(Passage)

Elevated carbon dioxide and water stress effects on potato canopy gas exchange, water use, and productivity

Despite the agronomic importance of potato (Solanum tuberosum L.), the interaction of atmospheric carbon dioxide concentration ([CO2]) and drought has not been well studied. Two soil–plant–atmosphere research (SPAR) chamber experiments were conducted concurrently at ambient (370 μmol mol−1) and elevated (740 μmol mol−1) [CO2]. Daily irrigation for each chamber was applied according to a fixed percentage of the water uptake measured for a control chamber for each [CO2] treatment. We monitored diurnal and seasonal canopy photosynthetic (AG) and transpiration rates and organ dry weights at harvest. Plants grown under elevated [CO2] had consistently larger photosynthetic rates through most of the growth season, with the maximum AG at 1600 μmol photons m−2 s−1 14% higher at the well-watered treatments. Water stress influenced ambient [CO2] plants to a larger extent, and reduced maximum canopy AG, growth season duration, and seasonal net carbon assimilation up to 50% of the control in both [CO2] treatments. Water use efficiency increased with water stress, particularly at elevated [CO2], ranging from 4.9 to 9.3 g dry mass L−1. Larger photosynthetic rates for elevated [CO2] resulted in higher seasonal dry mass and radiation use efficiency (RUE) as compared with ambient [CO2] at the same irrigation level. This extra assimilate was partitioned to underground organs, resulting in higher harvest indices. Our findings indicate that increases in potato growth and productivity with elevated [CO2] are consistent over most levels of water stress. This work can support various climate change scenarios that evaluate different management practices with potato.

(End Passage)
(Supplied records)

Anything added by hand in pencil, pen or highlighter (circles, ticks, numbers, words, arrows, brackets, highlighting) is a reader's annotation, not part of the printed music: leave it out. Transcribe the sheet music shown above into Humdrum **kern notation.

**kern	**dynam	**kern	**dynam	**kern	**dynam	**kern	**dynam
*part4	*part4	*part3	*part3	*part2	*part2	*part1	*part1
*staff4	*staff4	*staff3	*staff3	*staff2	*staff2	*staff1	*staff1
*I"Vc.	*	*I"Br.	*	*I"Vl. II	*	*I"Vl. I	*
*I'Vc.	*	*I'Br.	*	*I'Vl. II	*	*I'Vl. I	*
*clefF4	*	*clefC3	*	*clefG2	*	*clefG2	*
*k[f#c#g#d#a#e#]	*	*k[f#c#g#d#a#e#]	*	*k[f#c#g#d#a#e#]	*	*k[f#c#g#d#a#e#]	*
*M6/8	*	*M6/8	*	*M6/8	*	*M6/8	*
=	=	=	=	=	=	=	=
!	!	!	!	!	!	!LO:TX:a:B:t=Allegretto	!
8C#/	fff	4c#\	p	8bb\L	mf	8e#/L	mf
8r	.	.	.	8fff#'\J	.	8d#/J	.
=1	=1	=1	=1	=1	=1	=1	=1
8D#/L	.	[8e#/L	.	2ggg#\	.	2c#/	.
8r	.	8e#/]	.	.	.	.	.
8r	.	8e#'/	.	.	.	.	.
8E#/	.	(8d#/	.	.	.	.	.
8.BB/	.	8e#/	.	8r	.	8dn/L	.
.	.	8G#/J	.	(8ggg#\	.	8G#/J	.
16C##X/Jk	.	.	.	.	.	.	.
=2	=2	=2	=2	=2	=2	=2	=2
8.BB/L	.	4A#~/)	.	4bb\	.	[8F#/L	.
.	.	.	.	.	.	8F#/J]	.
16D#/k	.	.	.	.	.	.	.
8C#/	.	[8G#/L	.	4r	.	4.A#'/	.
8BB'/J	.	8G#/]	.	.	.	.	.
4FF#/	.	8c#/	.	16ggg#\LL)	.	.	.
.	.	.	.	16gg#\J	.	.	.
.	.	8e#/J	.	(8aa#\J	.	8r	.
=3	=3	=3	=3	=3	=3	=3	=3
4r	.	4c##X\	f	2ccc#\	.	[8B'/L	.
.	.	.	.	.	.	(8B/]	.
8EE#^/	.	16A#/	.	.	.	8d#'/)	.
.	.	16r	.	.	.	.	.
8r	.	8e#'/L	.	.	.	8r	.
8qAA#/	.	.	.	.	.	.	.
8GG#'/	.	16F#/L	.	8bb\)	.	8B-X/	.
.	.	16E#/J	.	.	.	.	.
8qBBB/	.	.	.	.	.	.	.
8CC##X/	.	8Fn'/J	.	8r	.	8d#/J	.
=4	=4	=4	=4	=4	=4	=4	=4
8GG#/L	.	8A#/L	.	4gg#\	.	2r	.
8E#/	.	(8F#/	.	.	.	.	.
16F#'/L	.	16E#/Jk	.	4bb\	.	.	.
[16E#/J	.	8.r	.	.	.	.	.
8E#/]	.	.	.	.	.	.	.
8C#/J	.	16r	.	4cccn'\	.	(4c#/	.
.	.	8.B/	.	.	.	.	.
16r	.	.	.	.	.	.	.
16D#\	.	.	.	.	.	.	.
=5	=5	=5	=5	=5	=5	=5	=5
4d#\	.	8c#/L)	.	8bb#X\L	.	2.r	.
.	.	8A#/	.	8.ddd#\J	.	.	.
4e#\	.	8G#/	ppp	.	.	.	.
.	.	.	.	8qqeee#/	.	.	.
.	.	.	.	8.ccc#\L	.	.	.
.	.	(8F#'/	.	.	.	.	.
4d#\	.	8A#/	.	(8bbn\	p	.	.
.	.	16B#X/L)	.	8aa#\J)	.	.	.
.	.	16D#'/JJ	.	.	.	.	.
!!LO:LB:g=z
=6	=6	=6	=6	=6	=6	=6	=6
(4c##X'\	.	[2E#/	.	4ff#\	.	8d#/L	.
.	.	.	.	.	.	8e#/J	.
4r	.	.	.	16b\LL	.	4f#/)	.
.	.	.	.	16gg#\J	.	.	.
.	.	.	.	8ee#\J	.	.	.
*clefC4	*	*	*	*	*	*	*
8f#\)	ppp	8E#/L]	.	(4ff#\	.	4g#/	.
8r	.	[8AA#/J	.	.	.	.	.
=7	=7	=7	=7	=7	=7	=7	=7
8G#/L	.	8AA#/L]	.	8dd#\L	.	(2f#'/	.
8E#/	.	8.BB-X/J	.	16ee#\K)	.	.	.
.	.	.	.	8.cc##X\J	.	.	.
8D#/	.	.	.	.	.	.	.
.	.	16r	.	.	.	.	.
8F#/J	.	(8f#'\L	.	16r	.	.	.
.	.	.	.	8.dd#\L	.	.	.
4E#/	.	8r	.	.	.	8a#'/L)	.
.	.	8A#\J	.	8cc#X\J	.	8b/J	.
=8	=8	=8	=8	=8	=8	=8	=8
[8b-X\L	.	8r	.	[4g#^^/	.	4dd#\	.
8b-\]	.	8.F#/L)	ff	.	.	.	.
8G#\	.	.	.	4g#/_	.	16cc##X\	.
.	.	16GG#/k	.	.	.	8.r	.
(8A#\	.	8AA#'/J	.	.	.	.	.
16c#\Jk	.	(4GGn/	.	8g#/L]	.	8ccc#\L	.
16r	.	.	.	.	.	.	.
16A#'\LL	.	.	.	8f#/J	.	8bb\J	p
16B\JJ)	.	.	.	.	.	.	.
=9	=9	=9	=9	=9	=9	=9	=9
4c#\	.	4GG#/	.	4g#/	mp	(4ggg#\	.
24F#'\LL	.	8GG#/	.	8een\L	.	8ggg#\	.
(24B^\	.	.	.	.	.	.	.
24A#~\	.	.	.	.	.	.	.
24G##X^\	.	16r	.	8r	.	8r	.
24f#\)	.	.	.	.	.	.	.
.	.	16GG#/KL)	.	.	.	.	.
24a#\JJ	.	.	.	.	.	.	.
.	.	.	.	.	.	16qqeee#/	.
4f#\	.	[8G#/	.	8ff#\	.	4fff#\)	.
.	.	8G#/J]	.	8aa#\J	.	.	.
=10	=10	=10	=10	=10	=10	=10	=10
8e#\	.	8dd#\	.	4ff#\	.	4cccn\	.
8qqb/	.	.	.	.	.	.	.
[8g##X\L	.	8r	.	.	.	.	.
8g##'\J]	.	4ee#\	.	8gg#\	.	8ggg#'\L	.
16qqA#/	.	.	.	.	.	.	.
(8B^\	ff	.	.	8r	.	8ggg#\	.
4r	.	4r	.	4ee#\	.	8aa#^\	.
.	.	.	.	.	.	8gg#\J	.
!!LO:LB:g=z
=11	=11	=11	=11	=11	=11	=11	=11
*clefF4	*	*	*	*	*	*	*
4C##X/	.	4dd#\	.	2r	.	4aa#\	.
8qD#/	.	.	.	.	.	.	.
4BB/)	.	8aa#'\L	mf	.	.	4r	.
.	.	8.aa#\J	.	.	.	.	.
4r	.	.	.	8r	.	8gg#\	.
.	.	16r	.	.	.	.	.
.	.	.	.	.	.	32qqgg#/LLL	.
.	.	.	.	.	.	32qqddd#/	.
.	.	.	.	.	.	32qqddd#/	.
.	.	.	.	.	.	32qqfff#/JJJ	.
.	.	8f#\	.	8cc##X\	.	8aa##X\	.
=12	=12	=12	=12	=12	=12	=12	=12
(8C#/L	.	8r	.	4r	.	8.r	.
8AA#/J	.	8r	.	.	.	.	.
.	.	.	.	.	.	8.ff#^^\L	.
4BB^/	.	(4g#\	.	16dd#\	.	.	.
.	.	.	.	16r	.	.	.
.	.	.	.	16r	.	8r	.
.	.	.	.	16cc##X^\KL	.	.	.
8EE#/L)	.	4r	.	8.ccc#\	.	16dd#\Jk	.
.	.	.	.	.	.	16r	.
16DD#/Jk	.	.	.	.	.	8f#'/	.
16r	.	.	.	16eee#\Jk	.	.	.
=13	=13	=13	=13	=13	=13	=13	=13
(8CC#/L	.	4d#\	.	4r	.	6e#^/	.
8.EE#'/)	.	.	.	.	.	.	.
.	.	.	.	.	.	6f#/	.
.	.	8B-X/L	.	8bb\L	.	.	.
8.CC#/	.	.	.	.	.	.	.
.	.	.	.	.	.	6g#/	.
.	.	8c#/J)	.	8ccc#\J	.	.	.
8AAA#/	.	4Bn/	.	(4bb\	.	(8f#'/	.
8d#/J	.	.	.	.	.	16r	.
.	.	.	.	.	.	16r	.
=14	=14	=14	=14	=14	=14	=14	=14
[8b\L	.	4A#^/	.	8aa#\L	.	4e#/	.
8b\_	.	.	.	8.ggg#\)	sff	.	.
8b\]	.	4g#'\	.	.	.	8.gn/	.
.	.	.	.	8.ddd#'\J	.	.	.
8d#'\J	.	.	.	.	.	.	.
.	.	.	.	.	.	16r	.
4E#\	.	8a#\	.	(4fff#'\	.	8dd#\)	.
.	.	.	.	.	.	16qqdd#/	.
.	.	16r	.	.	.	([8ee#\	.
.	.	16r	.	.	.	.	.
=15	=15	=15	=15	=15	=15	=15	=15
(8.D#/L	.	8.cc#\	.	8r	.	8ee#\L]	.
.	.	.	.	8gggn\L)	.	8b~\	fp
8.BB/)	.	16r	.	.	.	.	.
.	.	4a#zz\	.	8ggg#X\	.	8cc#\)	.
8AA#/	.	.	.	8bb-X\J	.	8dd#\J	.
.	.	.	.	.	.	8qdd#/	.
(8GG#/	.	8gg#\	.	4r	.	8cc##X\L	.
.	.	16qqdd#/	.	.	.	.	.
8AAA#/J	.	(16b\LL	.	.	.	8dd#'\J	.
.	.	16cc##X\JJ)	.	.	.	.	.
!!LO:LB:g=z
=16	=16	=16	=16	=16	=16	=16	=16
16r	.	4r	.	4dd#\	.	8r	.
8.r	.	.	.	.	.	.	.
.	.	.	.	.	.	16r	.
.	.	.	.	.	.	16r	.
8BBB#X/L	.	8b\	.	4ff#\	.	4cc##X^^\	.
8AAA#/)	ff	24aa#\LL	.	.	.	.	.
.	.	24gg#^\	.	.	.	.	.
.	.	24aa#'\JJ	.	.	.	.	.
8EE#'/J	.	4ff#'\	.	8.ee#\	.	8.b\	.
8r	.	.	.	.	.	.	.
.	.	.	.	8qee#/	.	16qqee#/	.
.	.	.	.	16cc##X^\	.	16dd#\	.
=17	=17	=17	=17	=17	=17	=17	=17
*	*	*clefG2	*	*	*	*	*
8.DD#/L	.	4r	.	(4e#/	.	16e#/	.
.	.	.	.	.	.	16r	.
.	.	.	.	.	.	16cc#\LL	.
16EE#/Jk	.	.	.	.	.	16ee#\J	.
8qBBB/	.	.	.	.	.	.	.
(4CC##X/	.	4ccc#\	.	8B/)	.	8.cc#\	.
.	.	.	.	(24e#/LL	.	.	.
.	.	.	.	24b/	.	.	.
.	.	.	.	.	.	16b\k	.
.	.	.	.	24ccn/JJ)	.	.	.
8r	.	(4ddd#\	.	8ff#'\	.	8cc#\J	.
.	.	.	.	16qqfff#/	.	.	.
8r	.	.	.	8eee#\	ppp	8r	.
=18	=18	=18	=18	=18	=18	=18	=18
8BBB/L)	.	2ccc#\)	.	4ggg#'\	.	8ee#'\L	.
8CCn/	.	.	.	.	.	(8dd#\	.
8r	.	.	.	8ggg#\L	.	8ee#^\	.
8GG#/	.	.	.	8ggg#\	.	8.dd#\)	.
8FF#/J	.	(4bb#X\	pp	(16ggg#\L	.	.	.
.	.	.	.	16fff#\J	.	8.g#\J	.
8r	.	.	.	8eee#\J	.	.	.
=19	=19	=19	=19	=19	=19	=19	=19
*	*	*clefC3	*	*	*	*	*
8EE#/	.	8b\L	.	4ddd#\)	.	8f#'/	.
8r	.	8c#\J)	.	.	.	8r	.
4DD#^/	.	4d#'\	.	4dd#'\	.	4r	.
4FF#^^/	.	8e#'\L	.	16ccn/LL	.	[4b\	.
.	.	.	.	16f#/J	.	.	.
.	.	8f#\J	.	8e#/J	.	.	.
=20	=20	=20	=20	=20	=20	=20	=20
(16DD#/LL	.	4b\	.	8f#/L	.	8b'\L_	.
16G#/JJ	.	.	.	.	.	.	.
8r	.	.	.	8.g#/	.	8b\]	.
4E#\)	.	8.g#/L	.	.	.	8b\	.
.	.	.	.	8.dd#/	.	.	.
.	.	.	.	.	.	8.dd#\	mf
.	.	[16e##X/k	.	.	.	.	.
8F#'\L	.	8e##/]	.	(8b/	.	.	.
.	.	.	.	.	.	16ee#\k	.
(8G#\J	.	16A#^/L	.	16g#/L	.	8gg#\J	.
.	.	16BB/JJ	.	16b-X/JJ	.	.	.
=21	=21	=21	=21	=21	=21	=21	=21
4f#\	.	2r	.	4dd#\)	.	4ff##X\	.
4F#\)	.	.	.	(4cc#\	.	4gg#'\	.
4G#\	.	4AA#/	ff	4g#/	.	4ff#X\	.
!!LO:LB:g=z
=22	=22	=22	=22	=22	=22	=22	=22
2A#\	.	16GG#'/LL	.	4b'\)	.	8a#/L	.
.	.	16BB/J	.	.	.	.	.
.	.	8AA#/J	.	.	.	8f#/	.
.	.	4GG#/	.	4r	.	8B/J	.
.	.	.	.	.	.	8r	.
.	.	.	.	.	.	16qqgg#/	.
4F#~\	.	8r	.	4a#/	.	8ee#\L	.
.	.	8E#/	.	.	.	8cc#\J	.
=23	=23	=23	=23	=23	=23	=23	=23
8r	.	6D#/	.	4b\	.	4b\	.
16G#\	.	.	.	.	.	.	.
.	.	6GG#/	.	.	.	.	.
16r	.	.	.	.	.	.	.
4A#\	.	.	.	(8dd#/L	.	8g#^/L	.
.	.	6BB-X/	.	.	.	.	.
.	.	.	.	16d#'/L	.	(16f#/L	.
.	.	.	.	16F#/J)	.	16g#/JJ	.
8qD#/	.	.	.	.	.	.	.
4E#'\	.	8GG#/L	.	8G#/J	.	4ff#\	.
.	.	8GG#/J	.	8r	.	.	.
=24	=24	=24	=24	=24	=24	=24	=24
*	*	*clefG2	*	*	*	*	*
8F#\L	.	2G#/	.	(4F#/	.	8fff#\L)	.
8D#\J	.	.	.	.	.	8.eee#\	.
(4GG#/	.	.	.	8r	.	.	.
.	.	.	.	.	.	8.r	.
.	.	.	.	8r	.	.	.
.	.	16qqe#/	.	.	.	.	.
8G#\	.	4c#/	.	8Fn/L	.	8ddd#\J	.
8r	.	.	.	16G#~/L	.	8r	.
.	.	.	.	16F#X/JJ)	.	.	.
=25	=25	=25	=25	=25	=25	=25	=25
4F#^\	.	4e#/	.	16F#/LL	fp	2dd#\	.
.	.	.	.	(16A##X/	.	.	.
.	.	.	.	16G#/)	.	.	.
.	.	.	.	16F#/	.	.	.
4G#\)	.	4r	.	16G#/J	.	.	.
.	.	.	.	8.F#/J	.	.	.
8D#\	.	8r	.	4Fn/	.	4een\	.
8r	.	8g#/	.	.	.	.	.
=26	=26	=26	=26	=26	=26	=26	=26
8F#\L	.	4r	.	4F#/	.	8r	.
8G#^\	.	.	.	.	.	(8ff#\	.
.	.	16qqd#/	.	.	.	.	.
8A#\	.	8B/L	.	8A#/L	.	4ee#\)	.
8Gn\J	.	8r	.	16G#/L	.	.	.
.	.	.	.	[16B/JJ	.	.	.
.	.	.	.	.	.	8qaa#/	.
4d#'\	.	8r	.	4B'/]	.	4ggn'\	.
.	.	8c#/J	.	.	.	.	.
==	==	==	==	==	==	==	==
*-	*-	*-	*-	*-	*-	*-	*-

(End Supplied records)

**What you are asked to do**
Answer these questions from the potato abstract above.
1. What [CO2] level served as the elevated treatment in the SPAR chamber experiments?
2. How much higher was maximum AG at 1600 μmol photons m−2 s−1 under elevated [CO2] in the well-watered treatments?
3. Where was the extra assimilate from elevated [CO2] partitioned?

**Exercise answer**
1. 740 μmol mol−1
2. 14% higher
3. To underground organs, which resulted in higher harvest indices